O movimento era contrário à nomeação da professora Anna Maria Marques Cintra - que ficara em segundo lugar na eleição feita pela comunidade.

Paulo Saldaña

11 Junho 2014 | 20h36

COM VICTOR VIEIRA
O Tribunal Superior do Trabalho (TST) considerou abusiva a greve de professores e auxiliares administrativos da Pontifícia Universidade Católica de São Paulo (PUC-SP) em 2012. O movimento era contrário à nomeação da professora Anna Maria Marques Cintra – que ficara em terceiro lugar na eleição feita pela comunidade.
O TST entendeu que o movimento extrapolou o âmbito trabalhista. A decisão foi tomada em recurso ordinário da Fundação São Paulo, mantenedora da PUC-SP.

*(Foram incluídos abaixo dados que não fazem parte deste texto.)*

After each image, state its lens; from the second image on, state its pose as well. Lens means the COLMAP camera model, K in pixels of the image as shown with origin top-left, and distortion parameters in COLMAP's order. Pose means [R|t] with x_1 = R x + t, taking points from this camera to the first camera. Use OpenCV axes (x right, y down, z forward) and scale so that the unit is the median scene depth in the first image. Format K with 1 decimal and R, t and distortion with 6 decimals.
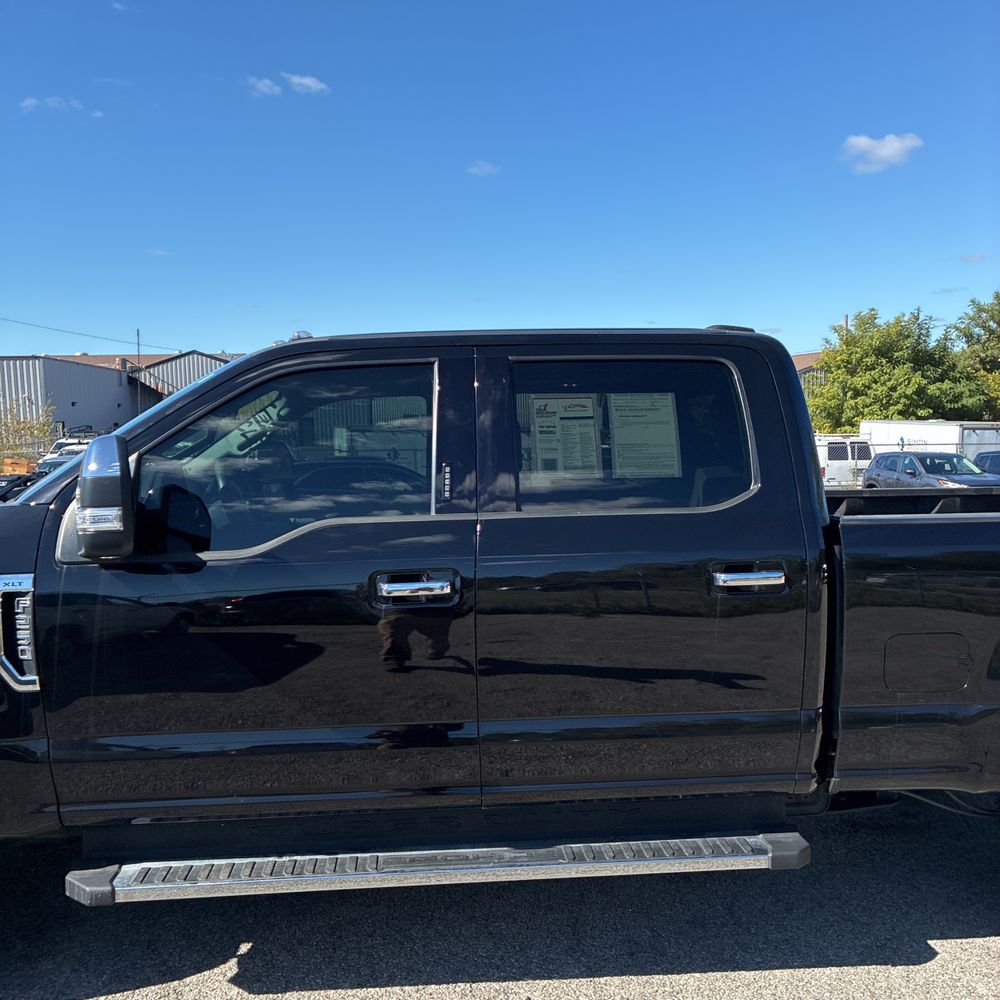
lens RADIAL K [[1022.9, 0, 508.6], [0, 1022.9, 546.1], [0, 0, 1]] dist [0.019220, 0.022657]
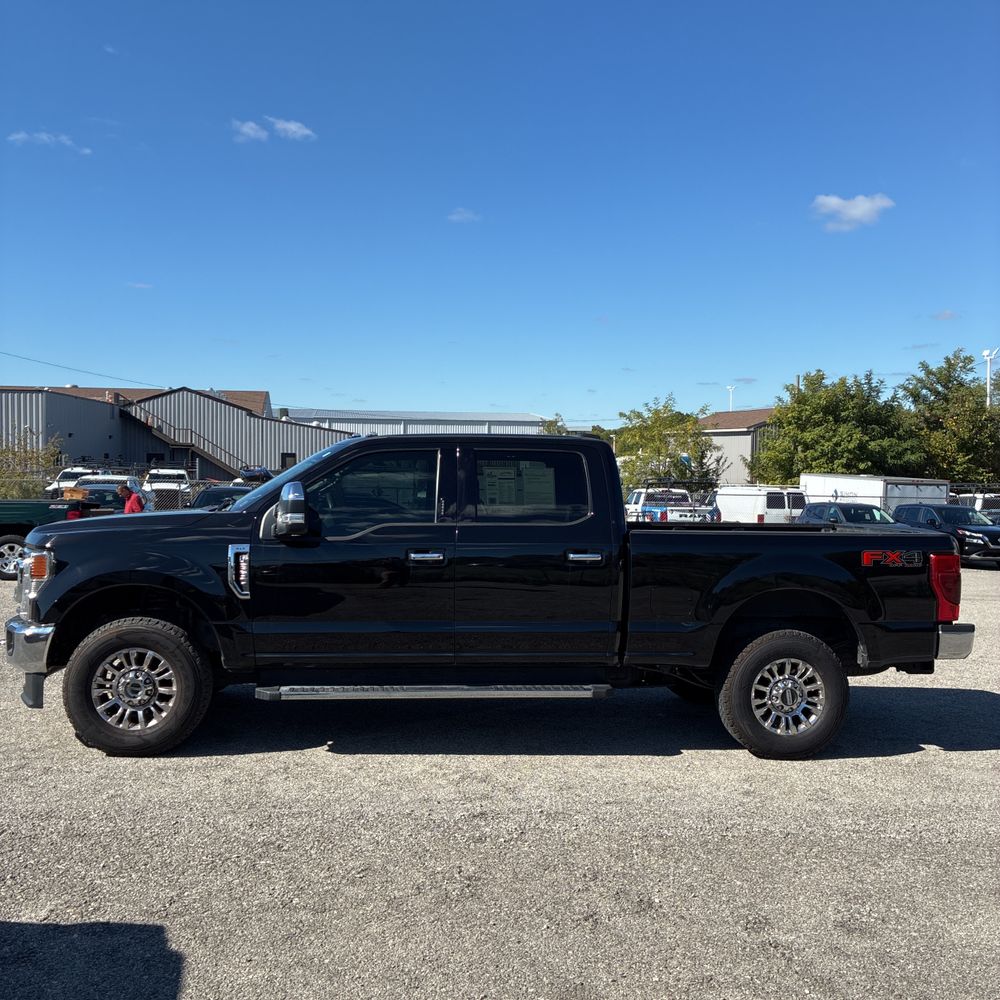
lens RADIAL K [[1065.8, 0, 518.8], [0, 1065.8, 529.8], [0, 0, 1]] dist [0.105477, -0.004703]
pose [[0.998985, 0.028096, 0.035206, 0.002588], [-0.026055, 0.998026, -0.057148, 0.012935], [-0.036742, 0.056173, 0.997745, -0.148144]]
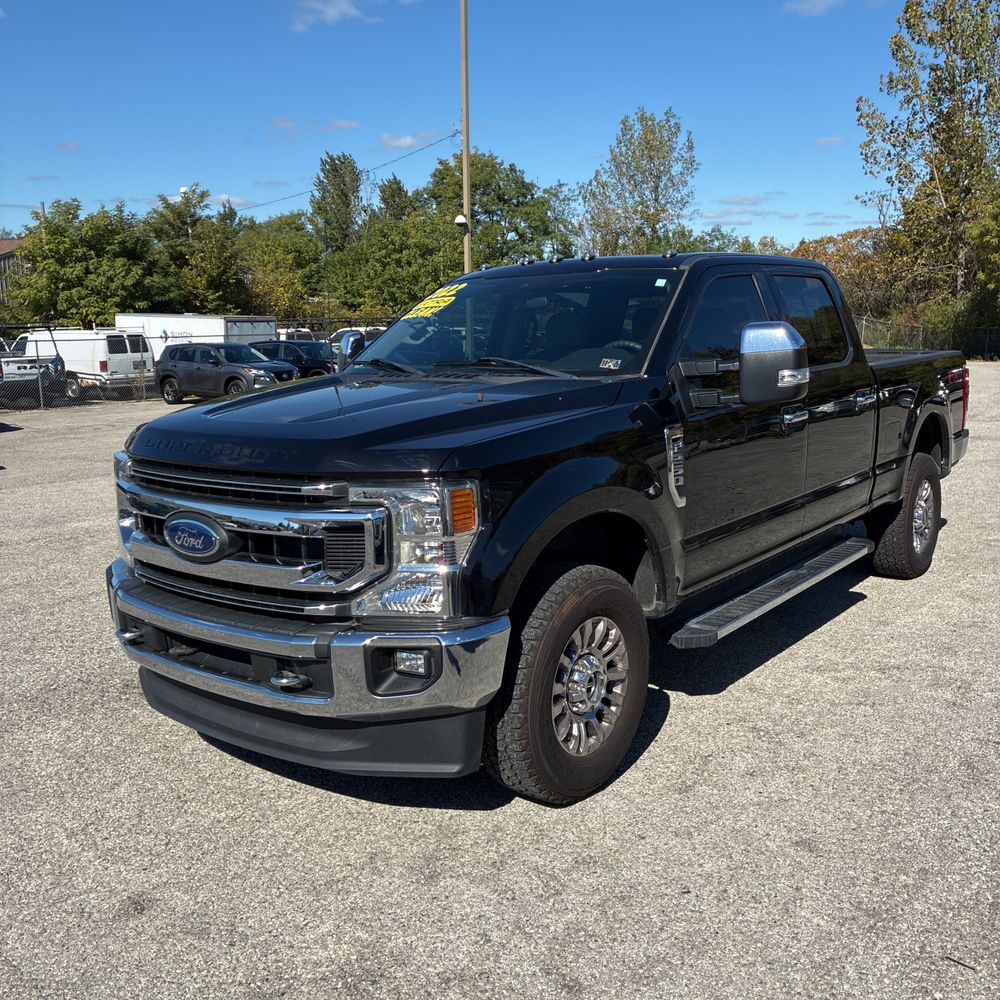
lens RADIAL K [[1034.8, 0, 482.5], [0, 1034.8, 535.7], [0, 0, 1]] dist [0.086455, -0.114234]
pose [[0.686084, -0.155191, 0.710777, -0.193486], [0.092506, 0.987663, 0.126354, -0.003106], [-0.721617, -0.020939, 0.691976, 0.023250]]
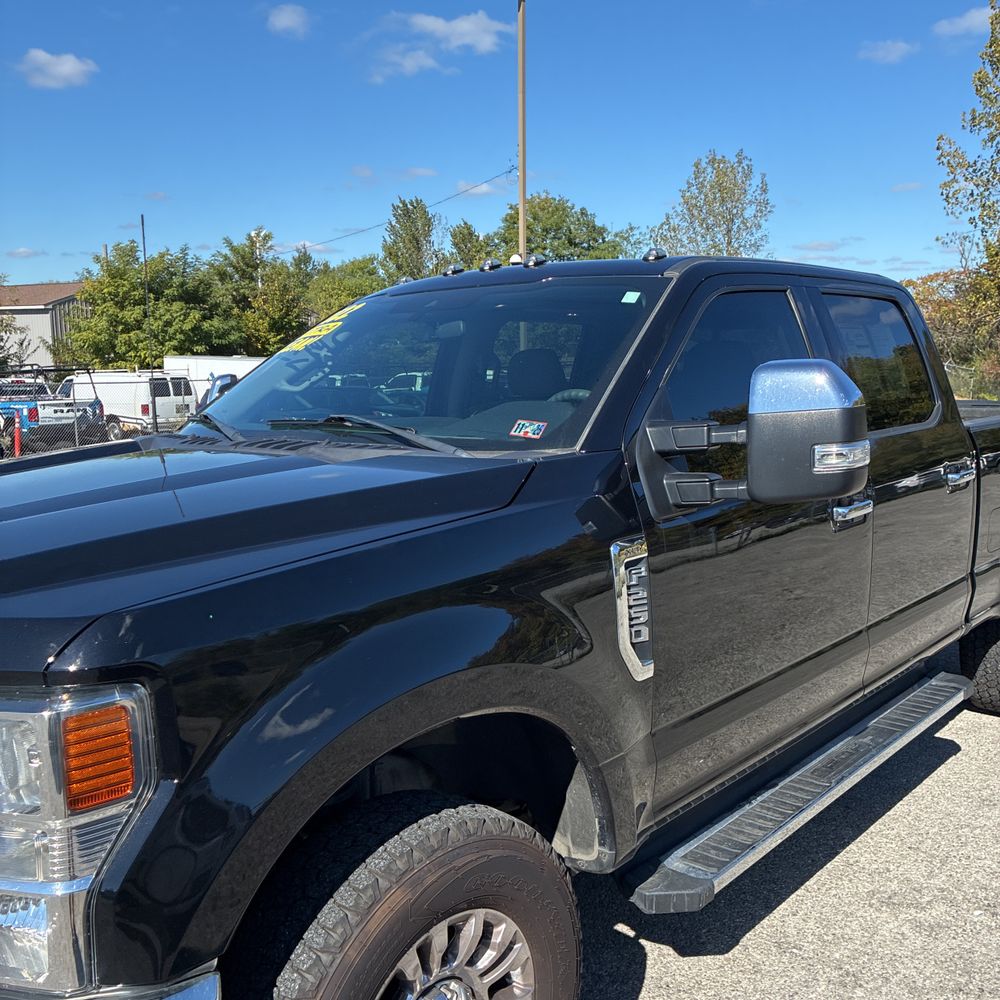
lens RADIAL K [[1022.9, 0, 508.6], [0, 1022.9, 546.1], [0, 0, 1]] dist [0.019220, 0.022657]
pose [[0.722591, -0.126617, 0.679581, -0.123950], [0.085350, 0.991902, 0.094055, -0.005729], [-0.685986, -0.009961, 0.727547, 0.055894]]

A greve foi inciada no dia 19 de novembro de 2012. A Fundação ajuizou ação logo depois no Tribunal Regional do Tr abalho da 2ª Região, alegando que a paralisação tinha caráter político e de protesto. Os Sindicato dos Professores de São Paulo (Sinpro) e o Sindicato dos Auxiliares de Administração Escolar de São Paulo são citados na ação.
O relator do recurso no TST, ministro Walmir Oliveira da Costa, defendeu que a greve não teve objetivo de reivindicar condições próprias do trabalho, mas foi um movimento “com caráter claramente político, extrapolando o âmbito laboral e denotando a abusividade material da paralisação”. Apesar da decisão favorável à fundação, houve divergência entre os ministros. ministro Mauricio Godinho Delgado disse que a questão da PUC-SP tem também caráter trabalhista. “Eu diria até que é mais trabalhista que política”, afirmou.

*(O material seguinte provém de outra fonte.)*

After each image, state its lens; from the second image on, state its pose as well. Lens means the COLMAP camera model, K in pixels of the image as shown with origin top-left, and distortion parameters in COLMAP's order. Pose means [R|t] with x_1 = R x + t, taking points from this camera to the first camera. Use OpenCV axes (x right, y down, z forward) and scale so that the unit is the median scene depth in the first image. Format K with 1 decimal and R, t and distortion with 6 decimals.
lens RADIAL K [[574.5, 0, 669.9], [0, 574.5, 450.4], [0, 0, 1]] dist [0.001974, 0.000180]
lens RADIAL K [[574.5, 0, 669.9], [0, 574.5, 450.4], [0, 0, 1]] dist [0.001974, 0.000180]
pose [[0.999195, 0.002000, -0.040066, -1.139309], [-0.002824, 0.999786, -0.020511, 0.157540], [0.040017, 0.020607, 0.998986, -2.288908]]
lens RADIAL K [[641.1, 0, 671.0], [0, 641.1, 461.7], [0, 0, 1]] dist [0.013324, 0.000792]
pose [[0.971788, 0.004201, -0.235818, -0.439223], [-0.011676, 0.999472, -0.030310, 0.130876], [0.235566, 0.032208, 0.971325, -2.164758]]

Como a decisão impôs necessidade de reposição de aulas, não houve corte de salário dos profissionais.
Terceira colocada na eleição, Anna Cintra foi nomeada em novembro de 2012 pelo grão-chanceler da PUC, d. Odilo Scherer. Pelas regras, cabe a ele escolher um dos três nomes da lista tríplice produzida a partir de votação na universidade. Após a nomeação, o Conselho Universitário cancelou a homologação da lista tríplice aprovada em setembro pelo próprio conselho, como forma de inviabilizar a nomeação. O motivo era de que Anna Cintra havia descumprido compromisso feito com alunos de que não assumiria o cargo caso não fosse a primeira colocada na votação.
Em setembro do ano passado, a Justiça decidiu, em segunda instância, que a professora continue como reitora. A 7ª Câmara de Direito Privado do Tribunal de Justiça de São Paulo suspendeu a decisão que havia anulado a nomeação de Anna Cintra – cujos efeitos já estavam, inclusive congelados.
O blog tentou contato com os sindicatos e com a Associação de professores da PUC-SP mas não obteve sucesso.